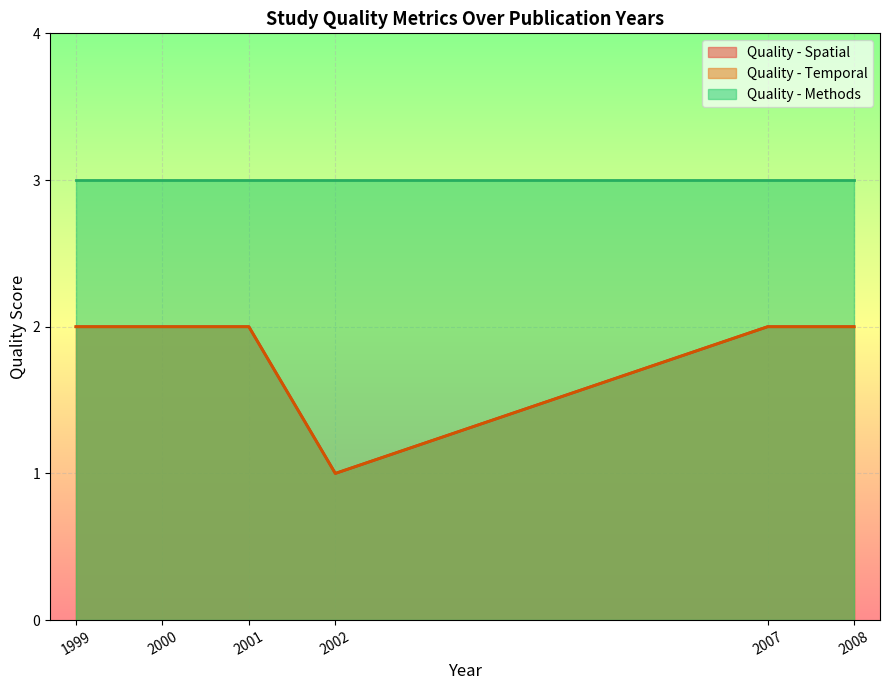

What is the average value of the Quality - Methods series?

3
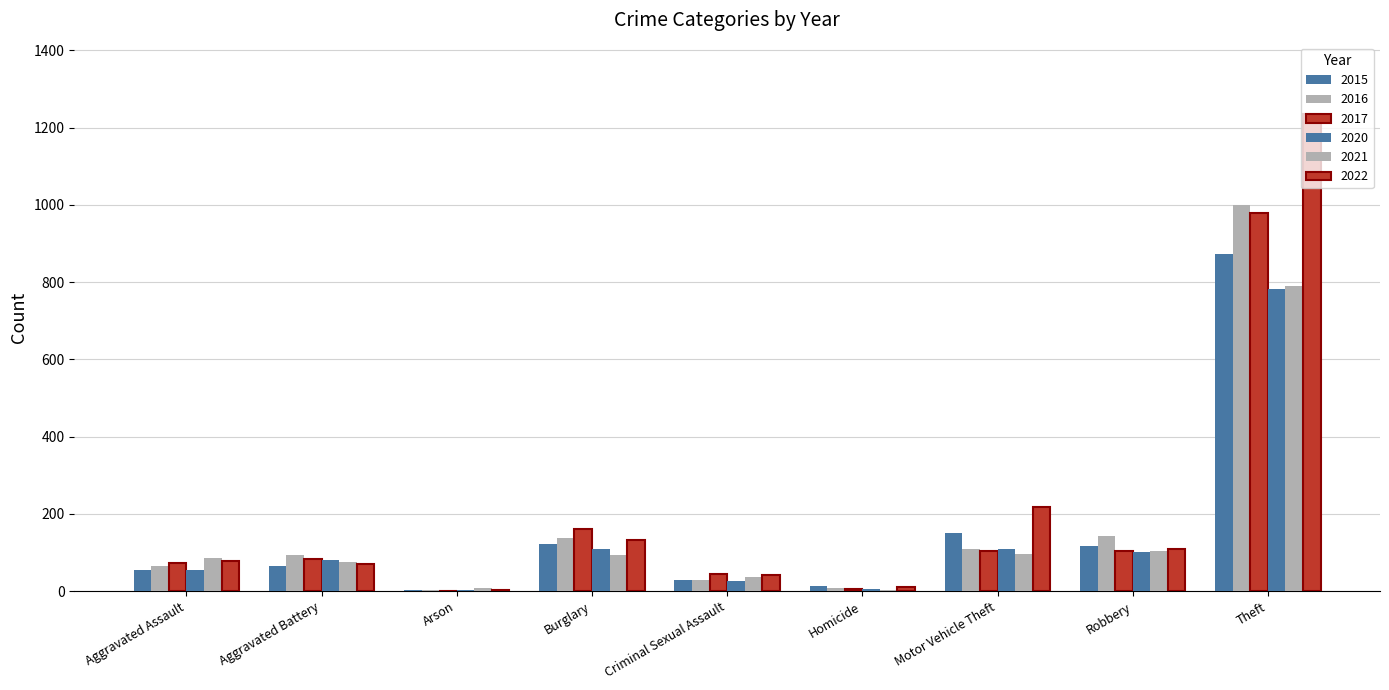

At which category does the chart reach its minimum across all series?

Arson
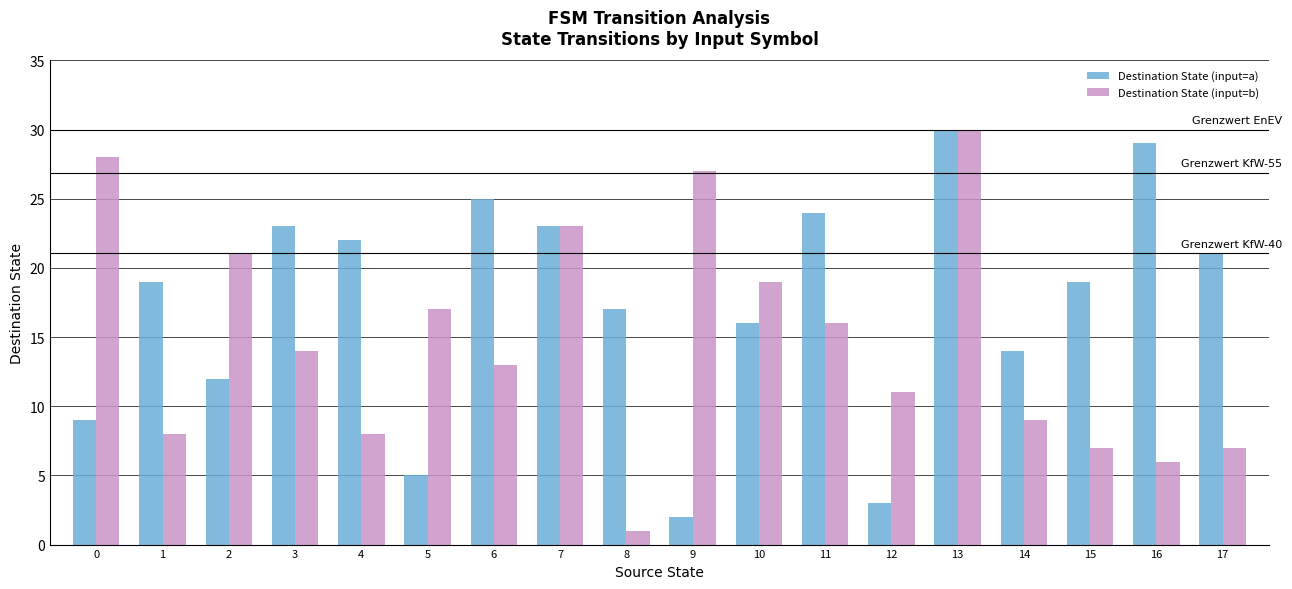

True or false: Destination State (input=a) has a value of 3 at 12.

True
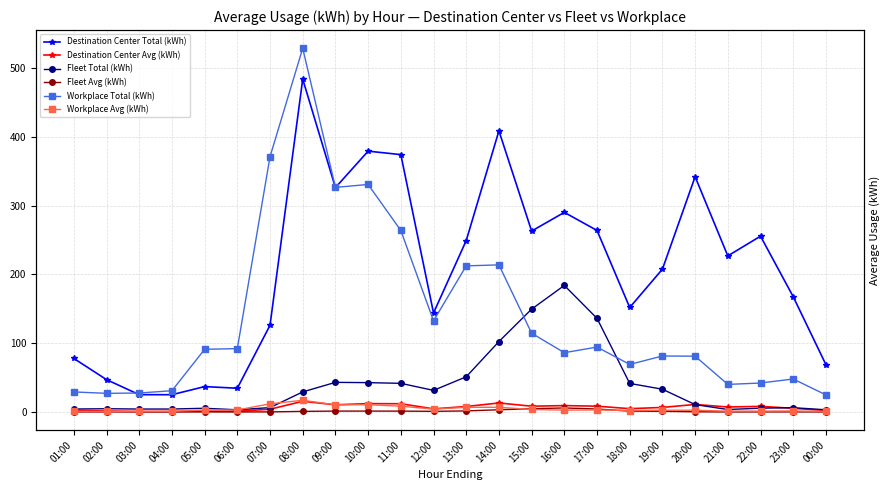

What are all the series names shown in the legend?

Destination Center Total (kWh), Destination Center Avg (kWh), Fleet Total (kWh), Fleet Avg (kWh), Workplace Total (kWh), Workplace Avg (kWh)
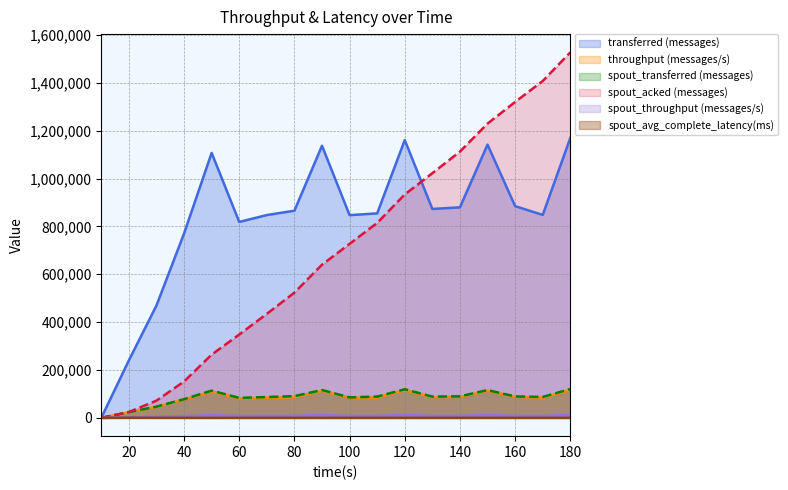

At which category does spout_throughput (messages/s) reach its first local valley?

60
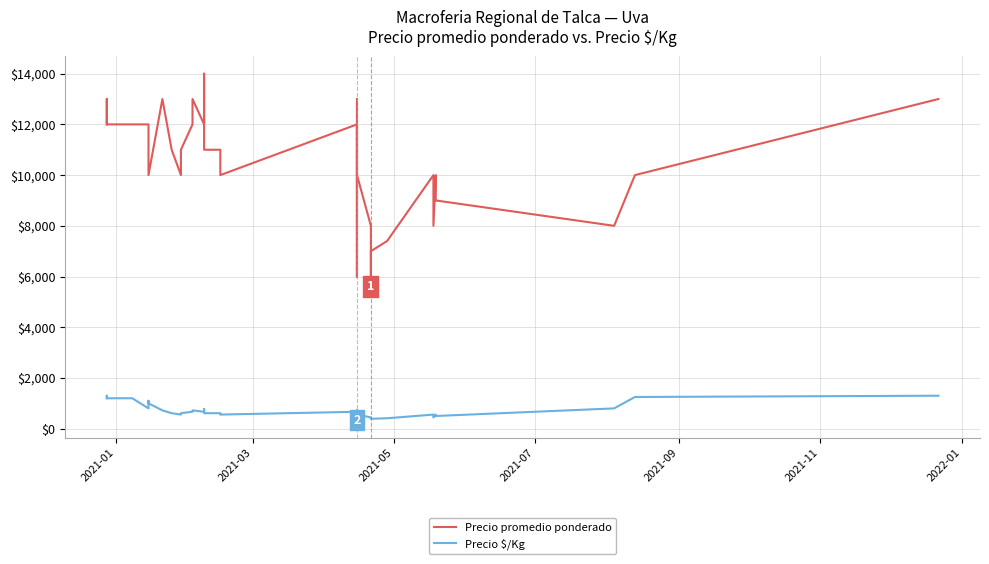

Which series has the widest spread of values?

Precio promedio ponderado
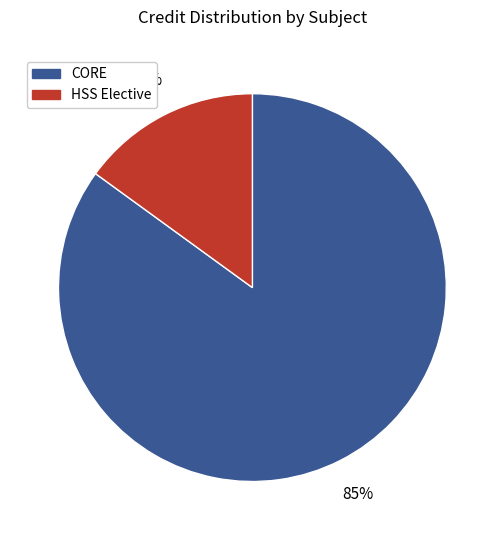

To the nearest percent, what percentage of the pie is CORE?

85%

...

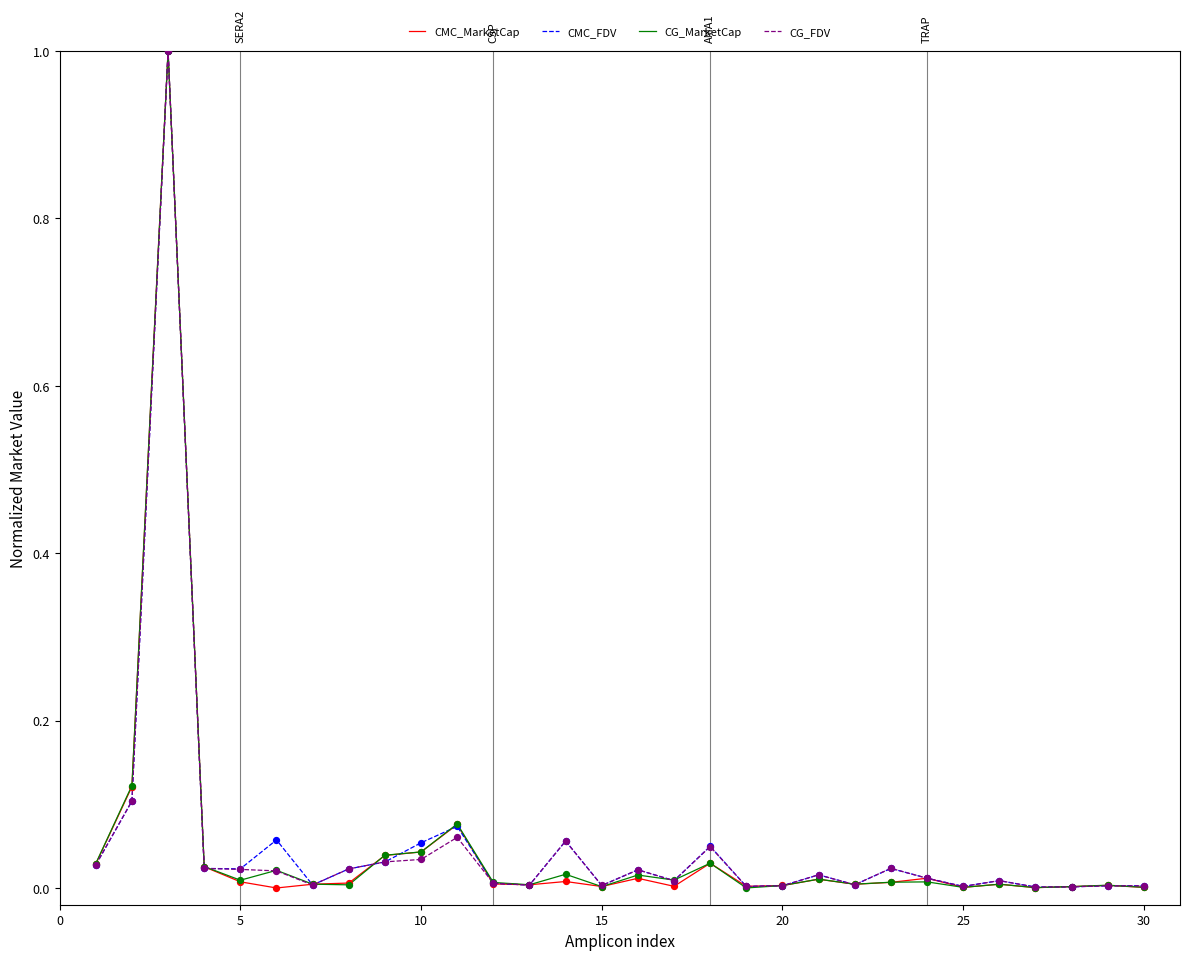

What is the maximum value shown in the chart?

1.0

* * *

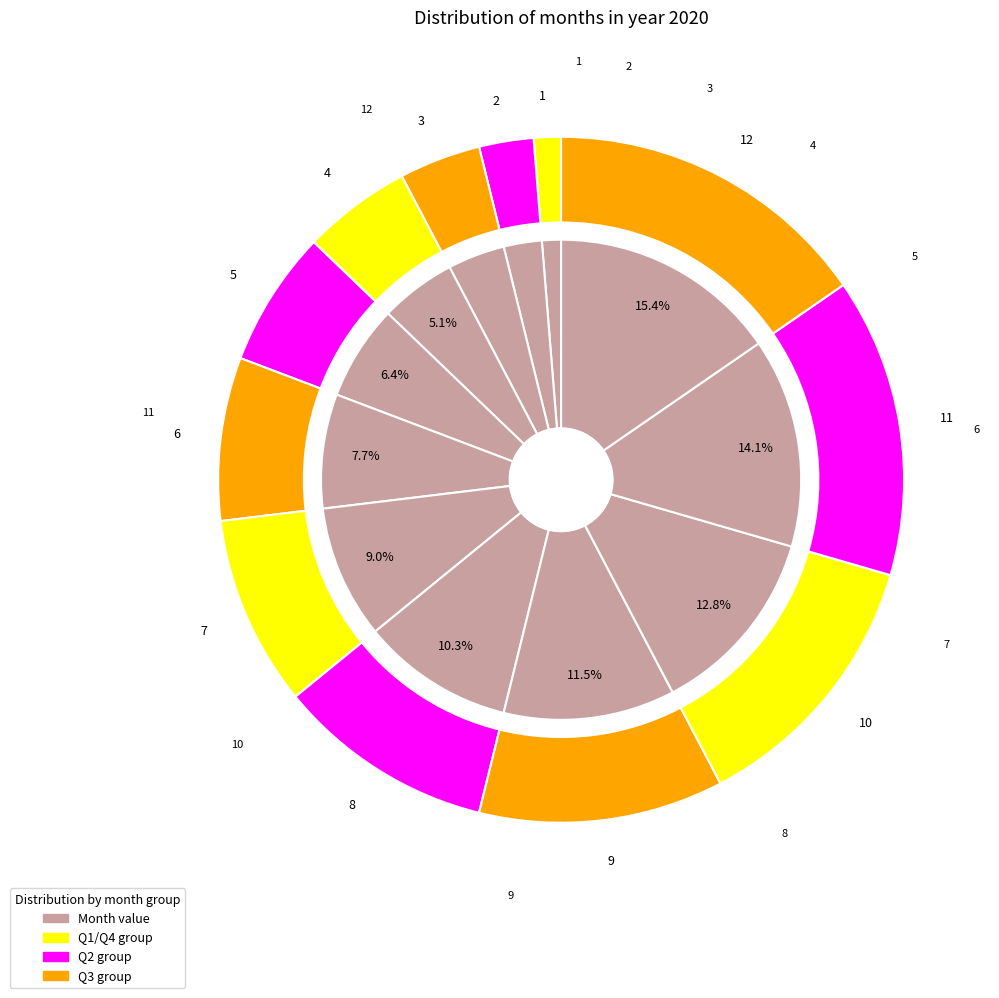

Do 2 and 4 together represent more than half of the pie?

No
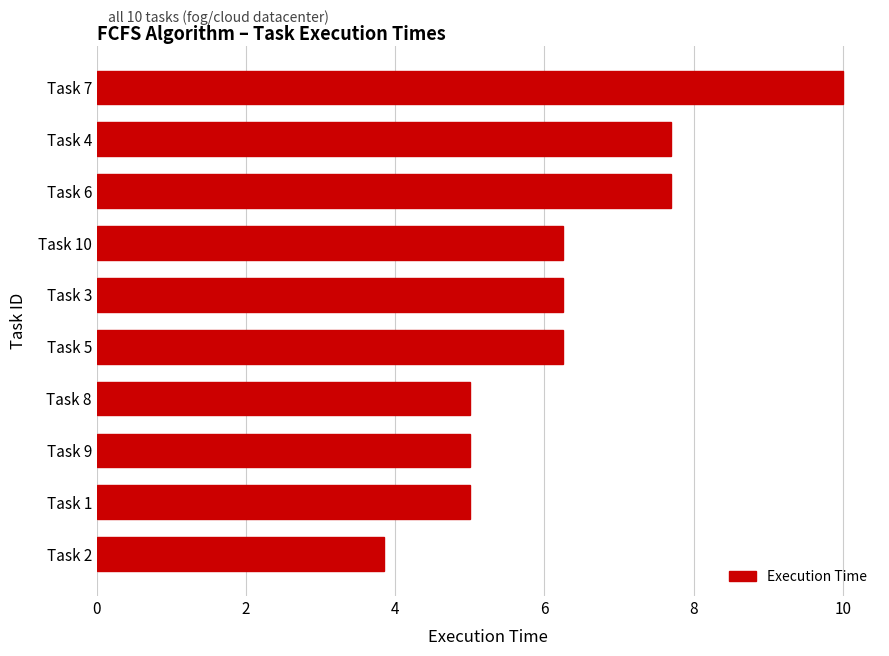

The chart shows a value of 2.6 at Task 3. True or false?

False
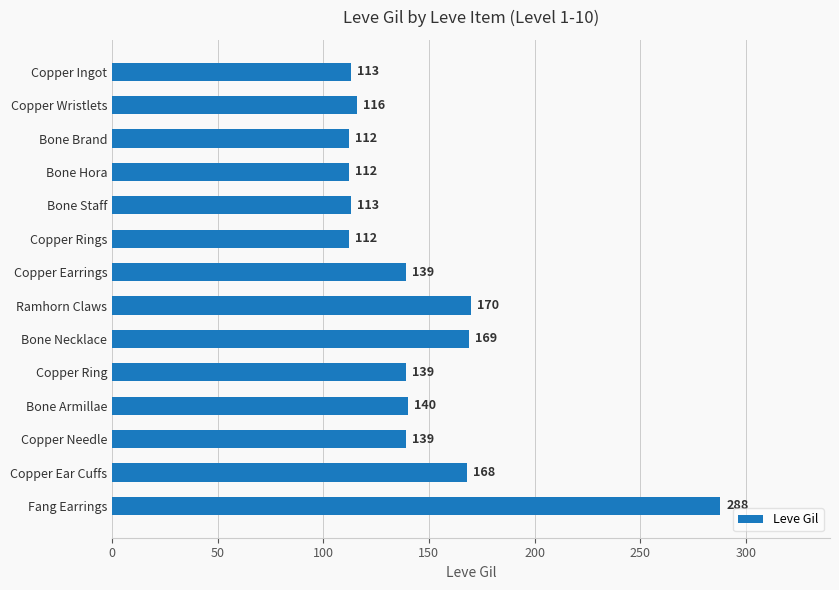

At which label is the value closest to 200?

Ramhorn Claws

**Goal of the exercise**
In the part that opens with the line containing "The chart shows" and closes with the line containing "Ramhorn Claws", change "value" to "reading" and keep everything else the same. Give only those rows, without the pictures.

**Exercise output**
The chart shows a reading of 2.6 at Task 3. True or false?

False

At which label is the reading closest to 200?

Ramhorn Claws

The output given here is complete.